#### Te lezen tekst
══════
Marion Jones (atlete)

Marion Jones
Tijdens de Olympische Spelen van 2000
Volledige naam Marion Lois Jones
Bijnaam Marryin'
Geboortedatum 12 oktober 1975
Geboorteplaats Los Angeles
Nationaliteit Vlag van Verenigde Staten Verenigde Staten
Lengte 1,78 m
Gewicht 68 kg
Sportieve informatie
Discipline sprint, verspringen
Trainer/coach Elliot Mason, C.J. Hunter, Trevor Graham, Steve Riddick
Eerste titel Amerikaans kampioene 100 m en verspringen 1997
OS 2000, 2004
Extra Wereldrecordhoudster 4 x 200 m;
Noord- en Midden-Amerikaans indoorrecordhoudster 60 m 1998-2023
Portaal  Portaalicoon   Atletiek

Marion Lois Jones (Los Angeles, 12 oktober 1975) is een voormalige Amerikaanse atlete, die gespecialiseerd was in de sprint en het verspringen.

Zij was de grote ster bij de atletiek voor vrouwen tijdens de Olympische Zomerspelen 2000 in Sydney. Jones won daar drie maal goud, op de 100 m, 200 m en met de 4 x 400 m estafetteploeg. Ook haalde ze brons bij het verspringen en de 4 x 100 m estafette. Jones moest haar drie gouden en twee bronzen plakken inleveren na dopingbekentenissen.

Tijdens wereldkampioenschappen won Jones viermaal goud. Op de wereldkampioenschappen van 1997 won zij de 100 en 4 x 100 m, op de WK van 1999 de 100 m en op de WK van 2001 de 200 m.
══════
#### Items

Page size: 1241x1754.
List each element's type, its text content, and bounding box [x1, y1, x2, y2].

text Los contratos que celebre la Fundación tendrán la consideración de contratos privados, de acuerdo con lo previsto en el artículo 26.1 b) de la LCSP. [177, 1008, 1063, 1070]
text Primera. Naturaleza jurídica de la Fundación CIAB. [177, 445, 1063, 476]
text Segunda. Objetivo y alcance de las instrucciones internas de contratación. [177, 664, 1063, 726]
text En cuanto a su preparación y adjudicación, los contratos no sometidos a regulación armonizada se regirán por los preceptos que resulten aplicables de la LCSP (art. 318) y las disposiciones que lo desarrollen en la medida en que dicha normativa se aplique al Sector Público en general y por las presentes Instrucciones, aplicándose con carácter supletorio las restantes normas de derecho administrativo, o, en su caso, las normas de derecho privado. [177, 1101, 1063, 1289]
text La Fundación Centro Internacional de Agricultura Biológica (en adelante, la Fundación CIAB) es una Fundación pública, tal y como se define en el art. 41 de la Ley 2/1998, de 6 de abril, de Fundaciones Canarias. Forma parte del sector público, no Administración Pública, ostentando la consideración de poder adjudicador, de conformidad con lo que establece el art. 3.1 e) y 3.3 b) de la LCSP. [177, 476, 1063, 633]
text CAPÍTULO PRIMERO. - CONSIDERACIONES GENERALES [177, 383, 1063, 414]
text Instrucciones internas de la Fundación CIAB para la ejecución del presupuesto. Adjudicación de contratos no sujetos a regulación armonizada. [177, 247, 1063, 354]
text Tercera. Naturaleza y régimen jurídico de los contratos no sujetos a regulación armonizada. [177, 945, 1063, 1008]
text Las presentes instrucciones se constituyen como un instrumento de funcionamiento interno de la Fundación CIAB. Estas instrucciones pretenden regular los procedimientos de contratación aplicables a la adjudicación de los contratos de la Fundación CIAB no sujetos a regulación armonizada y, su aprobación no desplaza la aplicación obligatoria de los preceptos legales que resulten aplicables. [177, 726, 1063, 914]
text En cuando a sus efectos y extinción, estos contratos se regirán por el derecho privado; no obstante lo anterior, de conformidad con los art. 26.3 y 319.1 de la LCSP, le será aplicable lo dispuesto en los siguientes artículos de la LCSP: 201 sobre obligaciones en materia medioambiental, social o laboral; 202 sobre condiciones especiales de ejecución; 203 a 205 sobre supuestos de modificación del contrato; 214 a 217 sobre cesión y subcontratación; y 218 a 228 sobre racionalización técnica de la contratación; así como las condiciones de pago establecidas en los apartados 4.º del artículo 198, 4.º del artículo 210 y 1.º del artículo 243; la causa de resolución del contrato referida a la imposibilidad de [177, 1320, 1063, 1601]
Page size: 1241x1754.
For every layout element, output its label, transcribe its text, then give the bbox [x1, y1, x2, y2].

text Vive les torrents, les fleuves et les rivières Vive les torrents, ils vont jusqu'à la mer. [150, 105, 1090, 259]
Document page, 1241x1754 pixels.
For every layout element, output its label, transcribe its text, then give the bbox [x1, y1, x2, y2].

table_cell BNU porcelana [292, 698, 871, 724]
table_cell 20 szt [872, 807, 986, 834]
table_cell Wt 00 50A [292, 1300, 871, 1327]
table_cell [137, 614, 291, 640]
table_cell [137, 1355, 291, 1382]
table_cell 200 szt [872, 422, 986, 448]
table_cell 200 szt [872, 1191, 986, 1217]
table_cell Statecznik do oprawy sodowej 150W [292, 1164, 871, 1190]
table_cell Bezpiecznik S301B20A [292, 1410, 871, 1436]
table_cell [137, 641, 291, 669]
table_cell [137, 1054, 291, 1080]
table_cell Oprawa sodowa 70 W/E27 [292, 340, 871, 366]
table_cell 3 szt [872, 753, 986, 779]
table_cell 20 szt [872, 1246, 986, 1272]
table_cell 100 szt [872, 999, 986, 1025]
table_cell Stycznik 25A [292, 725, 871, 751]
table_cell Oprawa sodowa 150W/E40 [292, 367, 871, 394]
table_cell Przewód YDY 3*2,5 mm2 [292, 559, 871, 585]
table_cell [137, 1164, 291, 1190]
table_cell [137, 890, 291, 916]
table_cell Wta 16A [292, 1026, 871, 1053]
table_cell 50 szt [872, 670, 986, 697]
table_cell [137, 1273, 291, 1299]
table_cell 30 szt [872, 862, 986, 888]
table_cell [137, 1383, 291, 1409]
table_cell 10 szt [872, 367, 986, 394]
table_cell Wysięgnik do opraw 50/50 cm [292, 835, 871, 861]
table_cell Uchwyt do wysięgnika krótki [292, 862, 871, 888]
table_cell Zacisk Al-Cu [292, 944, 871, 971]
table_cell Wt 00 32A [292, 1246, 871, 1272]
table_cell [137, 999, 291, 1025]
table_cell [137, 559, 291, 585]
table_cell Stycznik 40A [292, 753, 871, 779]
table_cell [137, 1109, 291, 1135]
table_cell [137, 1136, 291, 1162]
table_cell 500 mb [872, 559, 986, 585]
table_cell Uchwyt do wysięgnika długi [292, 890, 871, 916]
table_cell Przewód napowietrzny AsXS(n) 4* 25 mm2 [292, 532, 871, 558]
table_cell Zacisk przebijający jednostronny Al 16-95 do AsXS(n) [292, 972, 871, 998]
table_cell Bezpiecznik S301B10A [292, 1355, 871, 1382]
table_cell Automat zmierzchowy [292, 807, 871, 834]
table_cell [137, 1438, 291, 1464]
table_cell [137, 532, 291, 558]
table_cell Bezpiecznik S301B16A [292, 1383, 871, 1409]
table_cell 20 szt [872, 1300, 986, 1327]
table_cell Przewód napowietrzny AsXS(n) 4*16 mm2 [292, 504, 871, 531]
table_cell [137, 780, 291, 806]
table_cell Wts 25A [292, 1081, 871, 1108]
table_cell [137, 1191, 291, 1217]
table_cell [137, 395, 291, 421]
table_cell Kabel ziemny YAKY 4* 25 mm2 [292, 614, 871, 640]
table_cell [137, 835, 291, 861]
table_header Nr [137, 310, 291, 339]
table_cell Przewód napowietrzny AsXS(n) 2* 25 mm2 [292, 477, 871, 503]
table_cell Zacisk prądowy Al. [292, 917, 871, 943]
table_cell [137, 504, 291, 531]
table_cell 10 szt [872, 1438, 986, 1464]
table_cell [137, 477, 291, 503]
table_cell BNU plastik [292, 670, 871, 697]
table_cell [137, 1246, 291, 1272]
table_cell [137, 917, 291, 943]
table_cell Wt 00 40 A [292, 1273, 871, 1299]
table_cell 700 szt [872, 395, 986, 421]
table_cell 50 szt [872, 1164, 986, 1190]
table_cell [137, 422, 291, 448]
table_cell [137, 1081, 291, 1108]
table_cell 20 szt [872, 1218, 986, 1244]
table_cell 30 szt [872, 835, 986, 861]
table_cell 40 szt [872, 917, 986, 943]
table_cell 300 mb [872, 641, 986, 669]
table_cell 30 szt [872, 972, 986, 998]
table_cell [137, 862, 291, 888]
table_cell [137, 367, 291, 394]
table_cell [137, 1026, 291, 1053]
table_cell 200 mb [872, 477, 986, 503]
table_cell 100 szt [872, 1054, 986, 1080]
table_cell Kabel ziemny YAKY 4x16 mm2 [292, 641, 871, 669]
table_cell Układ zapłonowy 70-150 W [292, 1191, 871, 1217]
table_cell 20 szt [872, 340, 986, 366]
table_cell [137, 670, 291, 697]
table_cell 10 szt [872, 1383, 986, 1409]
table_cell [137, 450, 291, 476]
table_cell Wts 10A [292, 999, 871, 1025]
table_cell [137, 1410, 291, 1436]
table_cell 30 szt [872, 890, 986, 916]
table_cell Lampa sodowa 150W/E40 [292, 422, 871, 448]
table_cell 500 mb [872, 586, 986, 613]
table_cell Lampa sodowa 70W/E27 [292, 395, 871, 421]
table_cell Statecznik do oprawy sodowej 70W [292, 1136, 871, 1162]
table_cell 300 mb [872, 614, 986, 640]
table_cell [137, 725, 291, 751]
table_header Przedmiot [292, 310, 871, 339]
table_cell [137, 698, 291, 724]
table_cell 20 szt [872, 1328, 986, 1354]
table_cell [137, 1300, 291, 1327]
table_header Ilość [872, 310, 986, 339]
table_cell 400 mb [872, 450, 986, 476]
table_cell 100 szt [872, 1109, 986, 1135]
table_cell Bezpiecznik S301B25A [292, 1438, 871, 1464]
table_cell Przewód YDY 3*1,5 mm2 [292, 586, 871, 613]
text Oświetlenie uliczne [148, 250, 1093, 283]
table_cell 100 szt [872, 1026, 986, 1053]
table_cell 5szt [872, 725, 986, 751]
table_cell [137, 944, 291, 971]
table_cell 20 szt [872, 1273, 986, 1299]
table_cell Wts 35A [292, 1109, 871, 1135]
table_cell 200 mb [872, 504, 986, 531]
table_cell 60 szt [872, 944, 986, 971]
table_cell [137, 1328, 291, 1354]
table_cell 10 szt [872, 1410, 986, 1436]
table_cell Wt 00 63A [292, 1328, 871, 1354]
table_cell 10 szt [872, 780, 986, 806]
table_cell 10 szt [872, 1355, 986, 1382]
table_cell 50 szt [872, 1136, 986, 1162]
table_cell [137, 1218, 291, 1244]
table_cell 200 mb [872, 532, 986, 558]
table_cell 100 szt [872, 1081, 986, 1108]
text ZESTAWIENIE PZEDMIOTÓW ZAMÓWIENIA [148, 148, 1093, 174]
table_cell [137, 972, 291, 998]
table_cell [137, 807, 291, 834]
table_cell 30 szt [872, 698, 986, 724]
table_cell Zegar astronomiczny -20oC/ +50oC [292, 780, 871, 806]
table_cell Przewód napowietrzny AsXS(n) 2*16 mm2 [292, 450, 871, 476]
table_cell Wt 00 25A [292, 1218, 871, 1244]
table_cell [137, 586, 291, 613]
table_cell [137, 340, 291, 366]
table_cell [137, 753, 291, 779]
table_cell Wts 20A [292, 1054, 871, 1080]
══════
#### Te maken opdrachten
**A)** In welke stad werden volgens de tekst over Marion Jones de Olympische Zomerspelen van 2000 gehouden?
**B)** Citeer uit de tekst over Marion Jones het deel dat begint met de woorden "Marion Lois Jones (Los" en eindigt met "2001 de 200 m.".
De items spelen hier geen rol.

#### Antwoorden
**A)** Sydney

**B)**
Marion Lois Jones (Los Angeles, 12 oktober 1975) is een voormalige Amerikaanse atlete, die gespecialiseerd was in de sprint en het verspringen.

Zij was de grote ster bij de atletiek voor vrouwen tijdens de Olympische Zomerspelen 2000 in Sydney. Jones won daar drie maal goud, op de 100 m, 200 m en met de 4 x 400 m estafetteploeg. Ook haalde ze brons bij het verspringen en de 4 x 100 m estafette. Jones moest haar drie gouden en twee bronzen plakken inleveren na dopingbekentenissen.

Tijdens wereldkampioenschappen won Jones viermaal goud. Op de wereldkampioenschappen van 1997 won zij de 100 en 4 x 100 m, op de WK van 1999 de 100 m en op de WK van 2001 de 200 m.